Print the part of the OpenBazaar news report that opens with the words containing "OpenBazaar is an" and closes with "for in bitcoin.", copying it word for word.

** Source extract **
########################################
MOSCOW, November 8 (RIA Novosti) - While the FBI has recently taken down the second incarnation of the notorious Silk Road, the bigger challenge federal agents now face is the peer-to-peer OpenBazaar, a decentralized market with no single owner, the Business Insider reports.
OpenBazaar is a spin-off of the DarkMarket, launched in April. It was developed by a programmer Amir Taaki to create a decentralized network which cannot be shut down like Silk Road. The same month the idea of an anonymous decentralized market won the top prize at a Toronto Bitcoin Hackathon.
Brian Hoffman, credited on the official website as the project lead, rebranded DarkMarket as OpenBazaar in late summer. The new project is aimed at “building a platform of free trade, where anyone can exchange goods and services via the Internet in an uncensored and privacy-respecting manner,” according to a post published on the official website.
OpenBazaar is an open-source software, which allows users to set up their own shops to trade any items they want. Unlike Amazon or eBay, the network does not have a middleman. The system sets up two users who want to buy and sell and choses another one as an arbiter to ensure that the deal goes smoothly. Every participant is rated and users are required to provide feedback on a transaction. The goods or services traded via OpenBazaar are paid for in bitcoin.
########################################
** Information supplied **

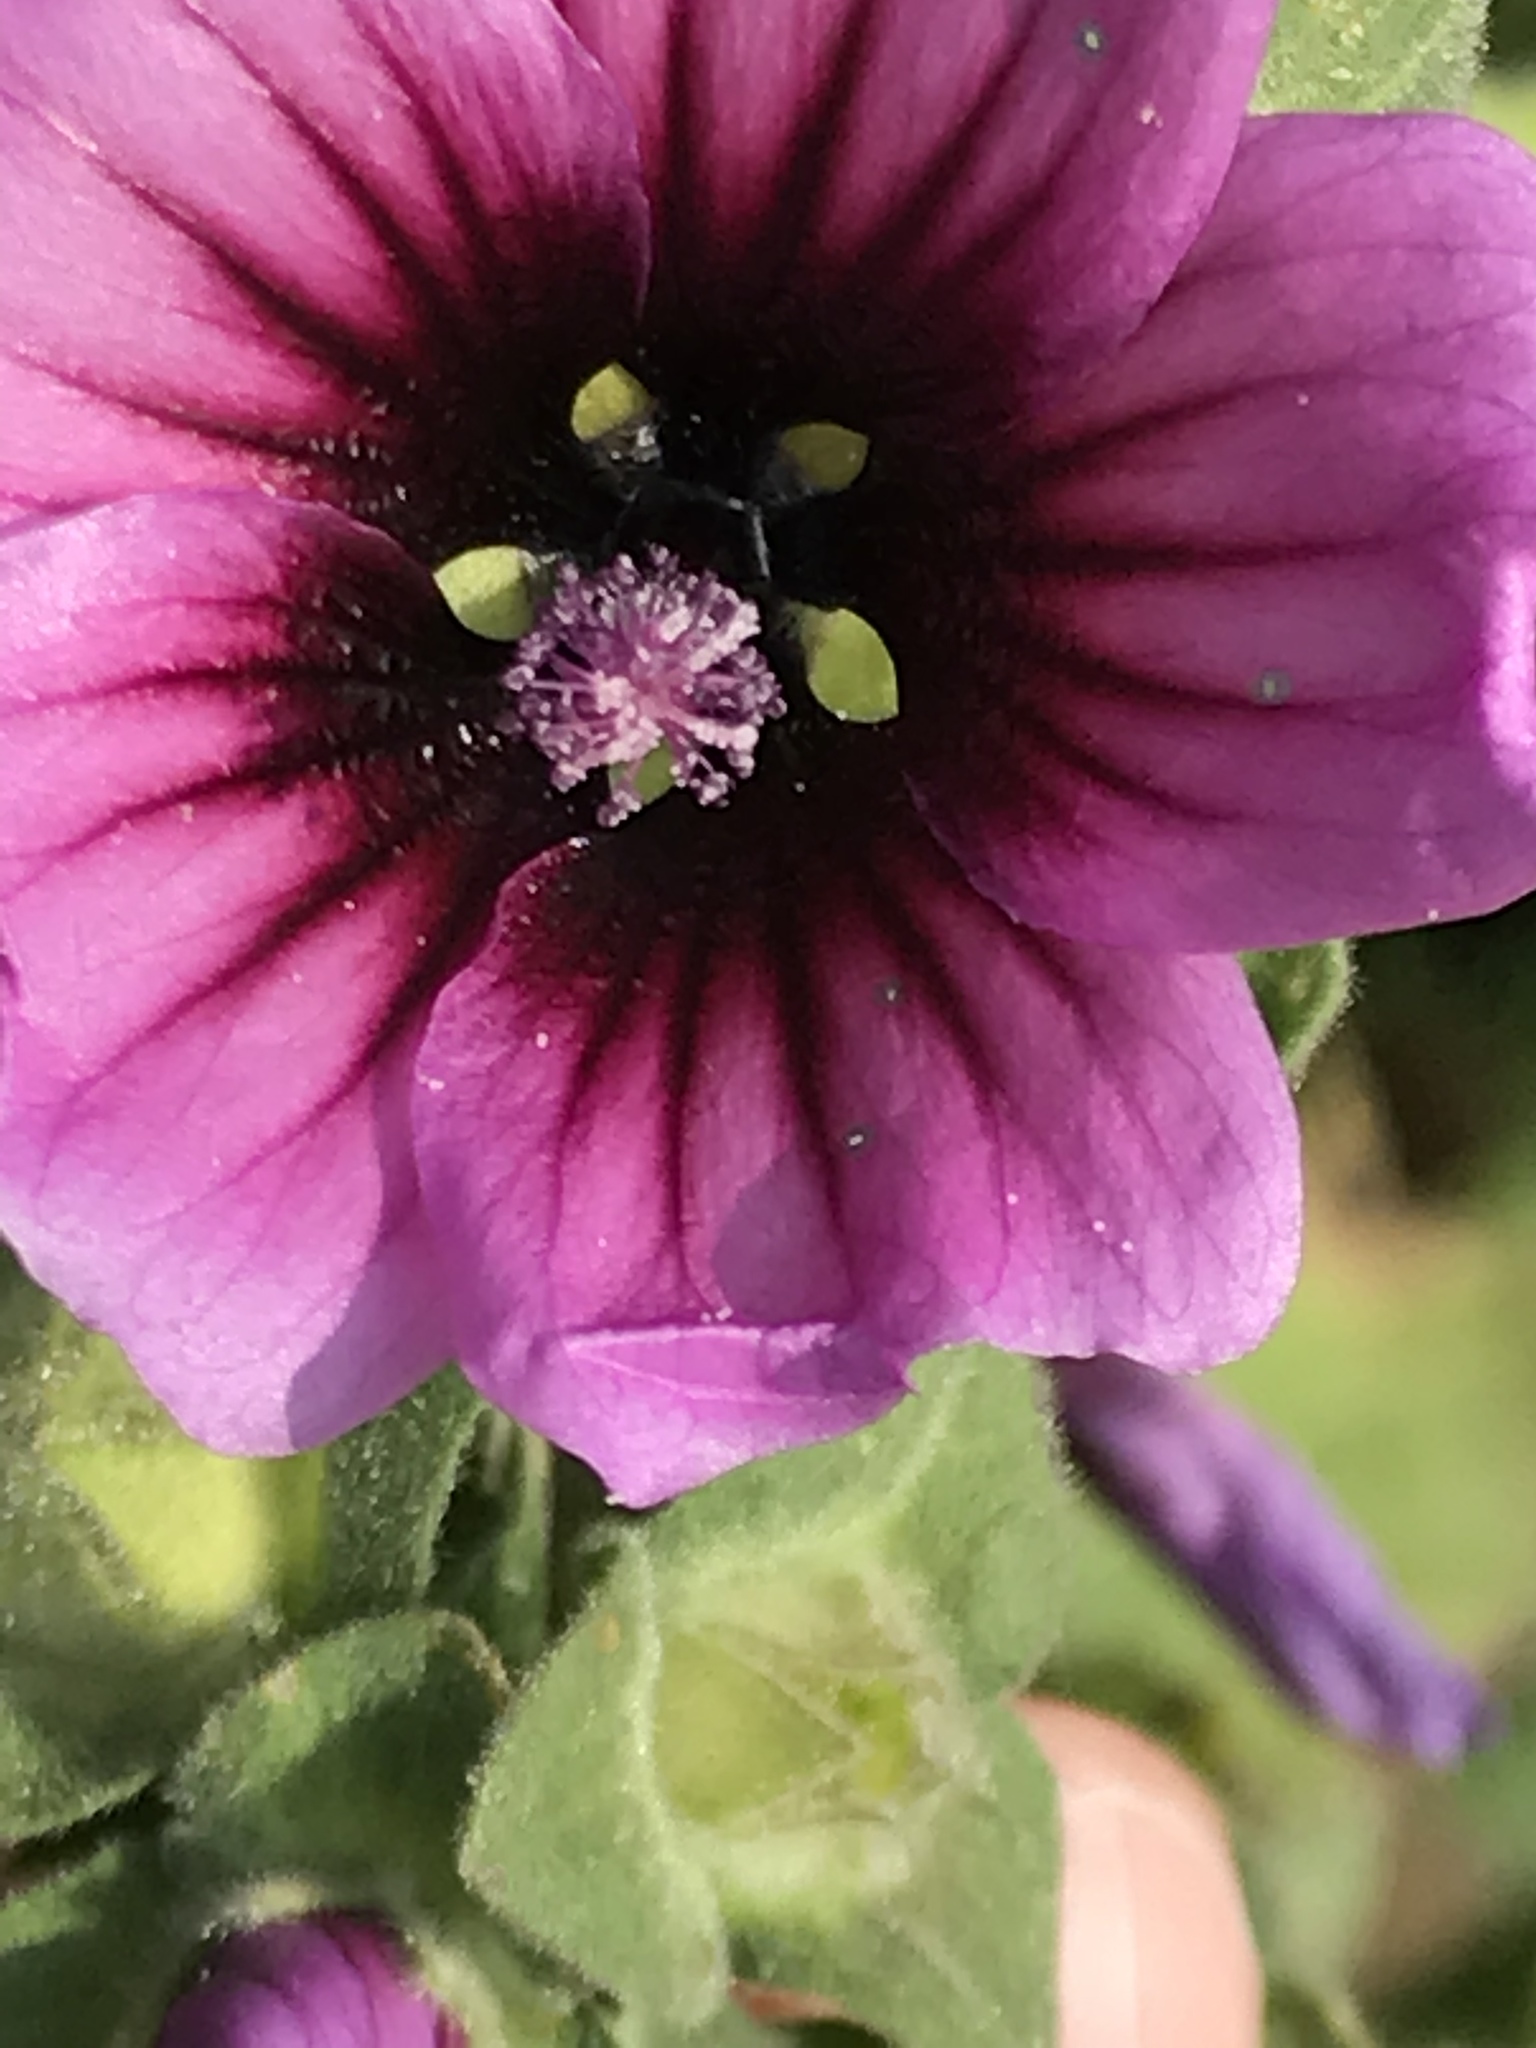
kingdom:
########################################
** Exercise answer **
OpenBazaar is an open-source software, which allows users to set up their own shops to trade any items they want. Unlike Amazon or eBay, the network does not have a middleman. The system sets up two users who want to buy and sell and choses another one as an arbiter to ensure that the deal goes smoothly. Every participant is rated and users are required to provide feedback on a transaction. The goods or services traded via OpenBazaar are paid for in bitcoin.